# Asprey Smith retirement watch (NOT ZENEX)



## TobesEtc (Sep 21, 2015)

This is a new thread to replace my earlier thread that incorrectly refered to an Asprey Zenex. The watch is actually an Asprey with a "Smith Clocks of Cricklewood" movement. It's been in Aspreys for "repair/refurb" for just over six months now so I still don't have a picture (didn't think it'd be anywhere near this long - their watch engineer became sick and had to be replaced - gws soon if you are reading this!). It is almost identical to this watch (17 jewel), down to the the engraving being the same all-bar having my Granddads name instead, and I think 1962 as the date. Forgive my ignorance, but I had never heard of this maker before (Smith, that is). What does anyone know about it or them? This is about my sum of knowledge: http://www.gracesguide.co.uk/Smiths_English_Clocks


----------



## mel (Dec 6, 2006)

Oh Dear, how little do the children know! :nono: Come sit here and I will tell you a story

SMITHS was one of the UK's largest company's making almost everything clock, watch and instrument related - - yes the same SMITHS you see on the speedo and instrumentation of vintage cars, time switches (mechanical and electrical) , clocks and watches, aircraft instrumentation, spark plugs, defence items - - - the list goes on.

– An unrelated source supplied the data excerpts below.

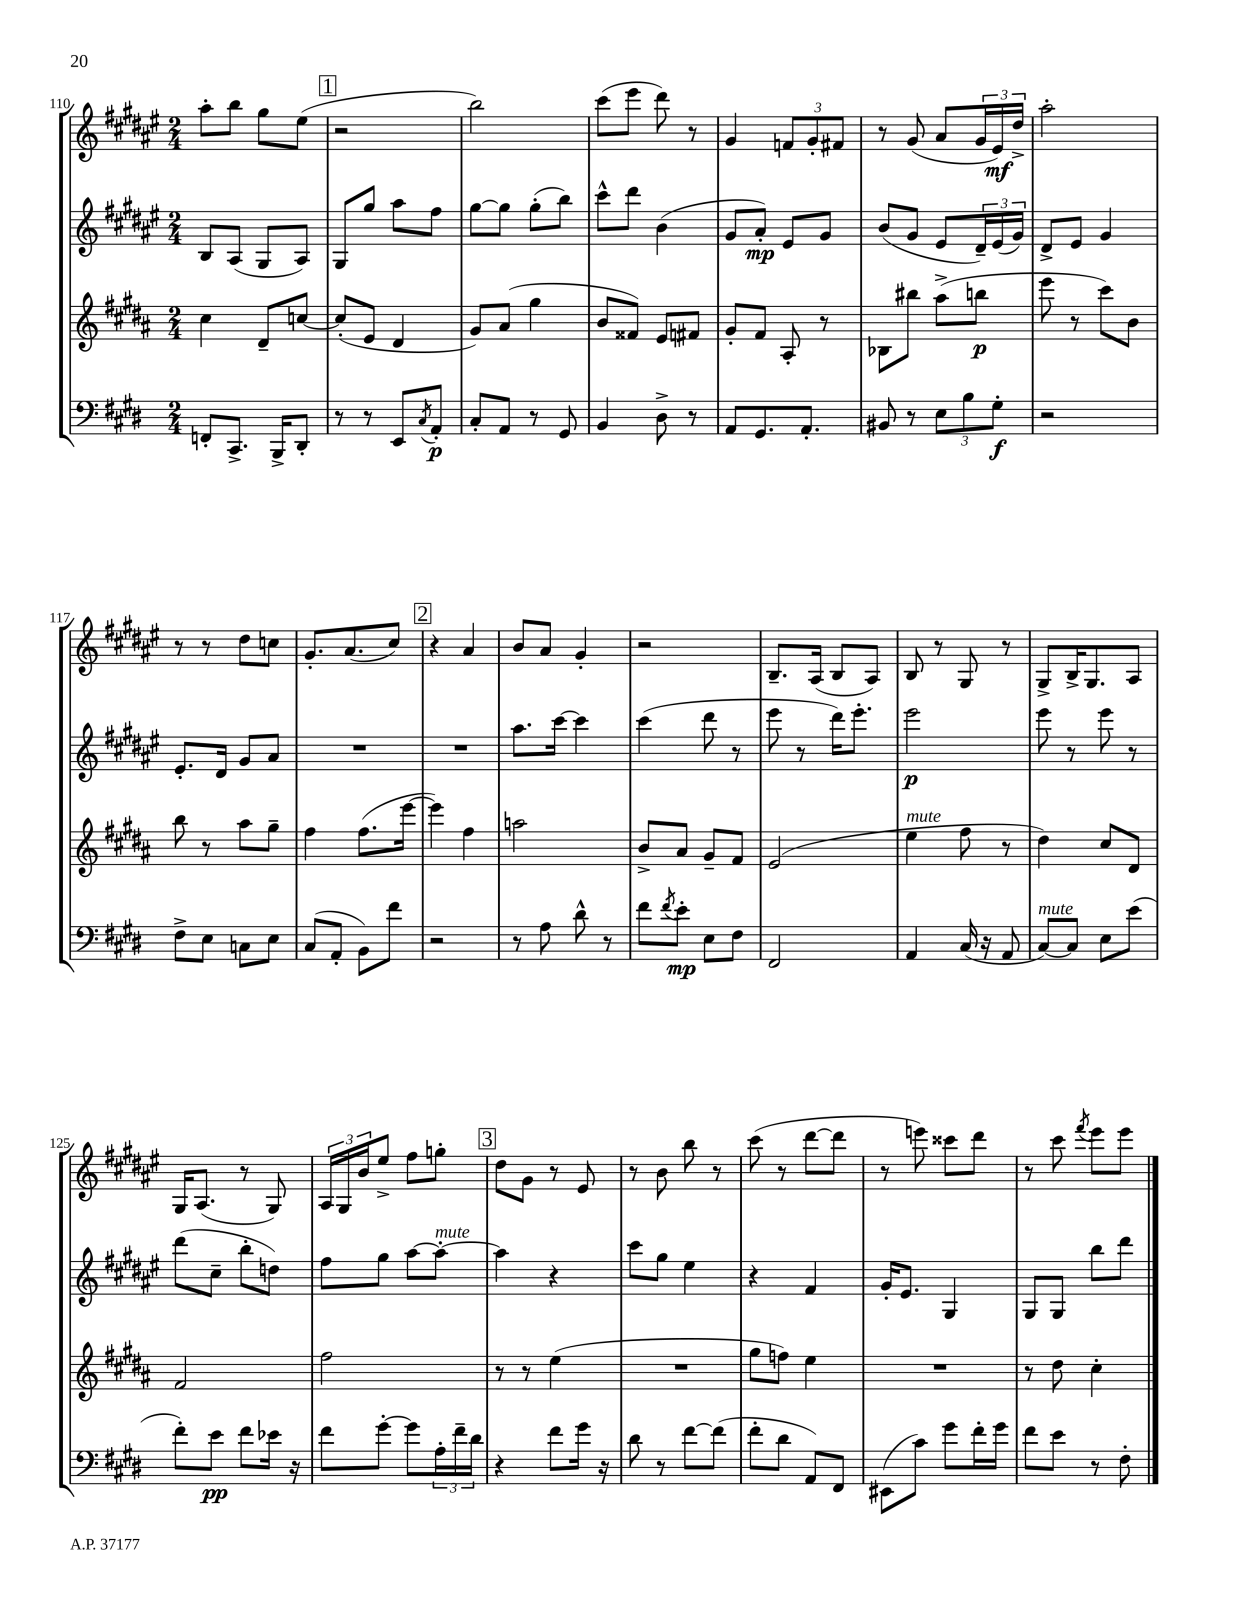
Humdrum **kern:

**kern	**kern	**kern	**kern
*staff4	*staff3	*staff2	*staff1
*clefF4	*clefG2	*clefG2	*clefG2
*k[f#c#g#d#]	*k[f#c#g#d#a#]	*k[f#c#g#d#a#e#]	*k[f#c#g#d#a#e#]
*M2/4	*M2/4	*M2/4	*M2/4
8FF'	4cc#	8B	8aa#'
8.CC#^	.	(8A#	8bb
.	8d#~	8G#	8gg#
16BBB^	.	.	.
8DD#'	[8cc	8A#)	(8ee#
=	=	=	=
8r	(8cc']	8G#	2r
8r	8e	8gg#	.
8EE	4d#	8aa#	.
8qC#	.	.	.
8AA'	.	8ff#	.
=	=	=	=
8C#'	8g#)	[8gg#	2bb)
8AA	(8a#	8gg#]	.
8r	4gg#	(8gg#'	.
8GG#	.	8bb)	.
=	=	=	=
4BB	8b	8ccc#^^	(8ccc#
.	8f##)	8ddd#	8eee#
8D#^	8e	(4b	8ddd#)
8r	8f#	.	8r
=	=	=	=
8AA	8g#'	8g#	4g#
8.GG#	8f#	8a#')	.
.	8A#'	8e#	12f
8.AA'	.	.	.
.	.	.	12g#'
.	8r	8g#	.
.	.	.	12f#
=	=	=	=
8BB#	8B-	(8b	8r
8r	8bb#	8g#	(8g#
12E	(8aa#^	8e#	8a#
12B	.	.	.
.	8bb	24d#~)	24g#
12G#'	.	(24e#	24e#)
.	.	24g#)	24dd#^
=	=	=	=
2r	8eee	8d#^	2aa#'
.	8r	8e#	.
.	8ccc#)	4g#	.
.	8b	.	.
=	=	=	=
8F#^	8bb	8.e#'	8r
8E	8r	.	8r
.	.	16d#	.
8C	8aa#	8g#	8dd#
8E	8gg#~	8a#	8cc
=	=	=	=
(8C#	4ff#	2r	8.g#'
8AA'	.	.	.
.	.	.	(8.a#
8BB)	(8.ff#	.	.
8f#	.	.	8cc#)
.	[16eee	.	.
=	=	=	=
2r	4eee])	2r	4r
.	4ff#	.	4a#
=	=	=	=
8r	2aa	8.aa#	8b
8A	.	.	8a#
.	.	[16ccc#	.
8d#^^	.	4ccc#]	4g#'
8r	.	.	.
=	=	=	=
8f#	8b^	(4ccc#	2r
8qf#	.	.	.
8e'	8a#	.	.
8E	8g#~	8ddd#	.
8F#	8f#	8r	.
=	=	=	=
2FF#	(2e	8eee#	8.B~
.	.	8r	.
.	.	.	(16A#
.	.	16ddd#)	8B
.	.	8.eee#'	.
.	.	.	8A#)
=	=	=	=
4AA	4ee	2eee#	8B
.	.	.	8r
(16C#	8ff#	.	8G#
16r	.	.	.
8AA	8r	.	8r
=	=	=	=
[8C#)	4dd#)	8eee#	8G#^
8C#]	.	8r	16B^
.	.	.	8.G#
8E	8cc#	8eee#	.
(8e	8d#	8r	8A#
=	=	=	=
8f#')	2f#	(8ddd#	16G#
.	.	.	(8.A#
8e	.	8cc#~	.
8f#	.	8bb'	8r
16e-	.	8dd)	8G#)
16r	.	.	.
=	=	=	=
8f#	2ff#	8ff#	24A#
.	.	.	24G#
.	.	.	24b
[8g#'	.	8gg#	8ee#^
8g#]	.	[8aa#	8ff#
24A'	.	8aa#'_	8gg'
24f#~	.	.	.
24d#	.	.	.
=	=	=	=
4r	8r	4aa#]	8dd#
.	8r	.	8g#
8f#	(4ee	4r	8r
16g#	.	.	8e#
16r	.	.	.
=	=	=	=
8d#	2r	8ccc#	8r
8r	.	8gg#	8b
[8f#	.	4ee#	8bb
(8f#]	.	.	8r
=	=	=	=
8f#'	8gg#	4r	(8ccc#
8d#	8ff)	.	8r
8AA)	4ee	4f#	[8ddd#
8FF#	.	.	8ddd#]
=	=	=	=
(8EE#	2r	16g#'	8r
.	.	8.e#	.
8c#)	.	.	8eee)
8g#	.	4G#	8ccc##
16f#'	.	.	8ddd#
16g#	.	.	.
=	=	=	=
8f#	8r	8G#	8r
8e	8dd#	8G#	8ccc#
.	.	.	8qfff#
8r	4cc#'	8bb	8eee#
8F#'	.	8ddd#	8eee#
==	==	==	==
*-	*-	*-	*-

It was one of the largest employers overall of that sort of equipment makers in the UK. Alas, like all very large organisations, it was not susceptible to quic k change, and various core business parts went under in the quartz revolution, followed by the electronics revolution.

The Guv'mint of the day were asked to help, but decided British Leyland were a better bet, more in need whatever, and we all know where that went! :bash:

In the day, SMITHS were the only other maker besides/after ROLEX who made everything in house except hairsprings, even down to packaging, boxes and printing of manuals etc all in house. At Cheltenham had the first positive pressure clean room assembly area in the UK for hig grade movements, they made everything from pin pallets through to 21 jewel gold watches, and from alarm clocks through to "proper" carriage clocks and chimers. The company does still exist in a niche market of defence equipments!

At one time, all the other British Companies (Rail, major engineering etc., etc.,) would automatically go to the top end SMITHS goldies for long service awards, prizes, gifts and the likes and that accounts for the large numbers you ssee with engraved cases.

HTH a tad!


----------



## PDXWatchCollector (Nov 15, 2013)

Thanks Uncle Mel!! :laugh:


----------



## TobesEtc (Sep 21, 2015)

That's really interesting. Makes total sense they'd choose a watch with a Smith movement if their planes had Smith gauges! Fascinating.


----------